The Chill brand of products will initially be sourced from a third party, ahead of Highlands’ own first crop of hemp plants—expected to be harvested later this summer. Outdoors, the company has 16 acres, which are being planted at a ratio of 2,500 per acre. It has also leased a 33,000 square foot greenhouse to grow plants for CBD production. Capacity is expected to reach 10,000 plants per season, which will yield more than 500 seeds and it says it can achieve three seasons a year.

“We want to grow our own hemp plants so that we have control over the raw material. Growing and manufacturing cannabis will become increasingly commoditized, the value will be in the CBD life cycle will be the quality of the seed,” Tulloch said.

CBD doesn’t contain THC—the psychoactive compound in the cannabis plant that gives people the high associated with recreational use—so it can be legally sold without a prescription and is being integrated into many consumer products. Highlands will be selling two distinct products: one comprised of hemp flower and the second a herbal smokable infused with CBD. It is the latter that is entirely THC free. The former will contain THC (as it is naturally occurring in hemp) but it will be within legal limits.

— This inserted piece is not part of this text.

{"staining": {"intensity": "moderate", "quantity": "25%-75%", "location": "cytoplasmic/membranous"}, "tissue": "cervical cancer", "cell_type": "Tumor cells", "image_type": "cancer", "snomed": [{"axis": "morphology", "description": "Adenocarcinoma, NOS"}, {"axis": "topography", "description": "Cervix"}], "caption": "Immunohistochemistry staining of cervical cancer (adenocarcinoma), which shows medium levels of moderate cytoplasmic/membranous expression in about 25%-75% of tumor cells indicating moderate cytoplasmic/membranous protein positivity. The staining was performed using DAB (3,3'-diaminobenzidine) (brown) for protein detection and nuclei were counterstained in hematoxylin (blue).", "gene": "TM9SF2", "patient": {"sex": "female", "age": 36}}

Read Marijuana companies really want to be considered health-care stocks

Tulloch said the company was now developing its own strains. “We want to grow our own hemp plants so that we have control over the raw material. Growing and manufacturing cannabis will become increasingly commoditized, the value will be in the CBD life cycle will be the quality of the seed,” Tulloch said.

Highlands doesn’t need FDA approval for its products. However, if it does eventually make claims about the benefits of CBD, such as for treating anxiety or pain relief, it would have to get full pharmaceutical approval, which can take years. “Like all other CBD sellers, we simply sell as it is and it is for the consumer to determine what benefits there may be,” Tulloch said.

At present, 100% of Highlands’ revenue comes from oil and gas. The company produces 2,700 barrels of oil a day from eight producing wells in East Denver, which the company says is enough cash to cover its 2019 overhead costs. Its combined gas production is around 4,000 million cubic feet a day.

“Given that oil wells are in long-term decline, I can see a time when the revenues from our CBD products exceed the revenues from oil and gas,” Tulloch said.